Thursday, February 6, 2014
February 6, 2014
After heavy night rains, I assumed the deep freeze of the previous week would have yielded, and so it had. I sunk my father’s spade into the old garden and dug up the golden tree peonies and one great white heron iris. I knew and loved the peonies over many years. The iris I just planted last fall and have never seen in bloom, but the name is so intriguing I want to. I dug them out of the east-facing yard of the old house and planed them in the south-facing yard of the new one. The soil seems rich and loamy, with a generous portion of sticks and chunks of wood from who knows what event.

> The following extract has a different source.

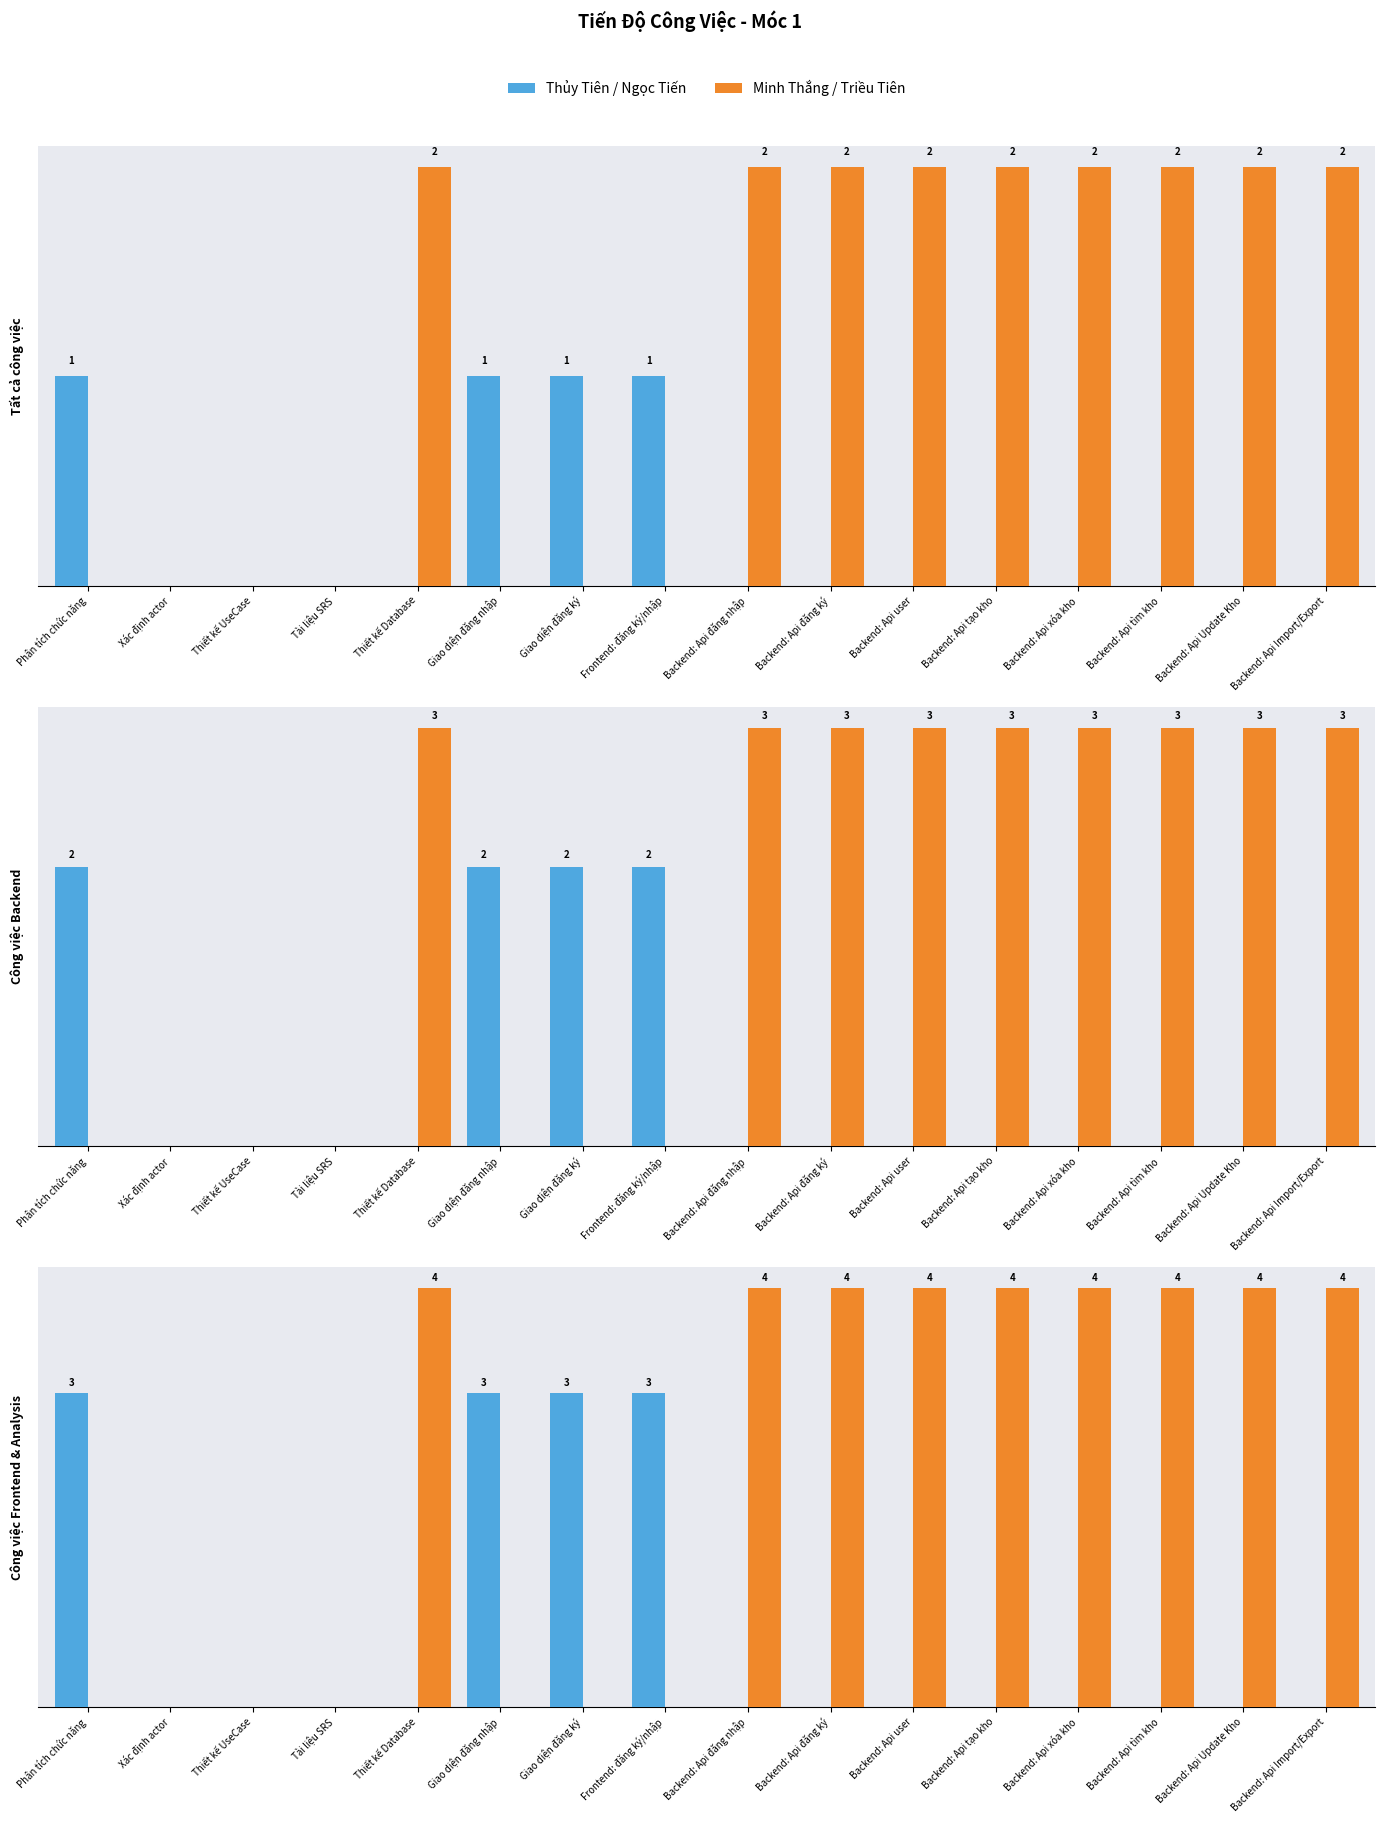

At which category is the sum across all series the highest?

Thiết kế Database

In the evening I’m afflicted with terrible muscle spasms. I don’t think it’s the gardening, solely. I’d worked out at the gym after a hiatus. Maybe it was that. Maybe I hadn’t drunk enough water. The muscles tighten in waves, from the sides, working over into the belly where it’s particularly excruciating, and difficult to breath through the pain and the tightness. My reaction is rage, fighting the cramps as though they were an adversary with cowardly tactics and a grip like iron.

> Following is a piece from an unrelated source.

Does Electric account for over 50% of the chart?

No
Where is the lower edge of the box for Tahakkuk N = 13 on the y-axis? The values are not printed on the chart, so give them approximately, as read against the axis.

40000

I think of my old garden. I can’t take everything. Which dry stalks are the peonies I love, and which are likely survive a transplantation in the dead of winter? I cough and the spasm returns. I scream with rage, and the cough returns. I determine that this could go on all night before I yield. I do, however, yield enough to gulp down as much water as I can stand. A little more than that, actually. I sit very straight, so as not to give the spasms a curve or a bunch to work from. I regret that it is dark again, a windy winter dark, and all thoughts of the garden are purely theoretical.
Peach Moscato at Avenue M amid night wind. Bliss.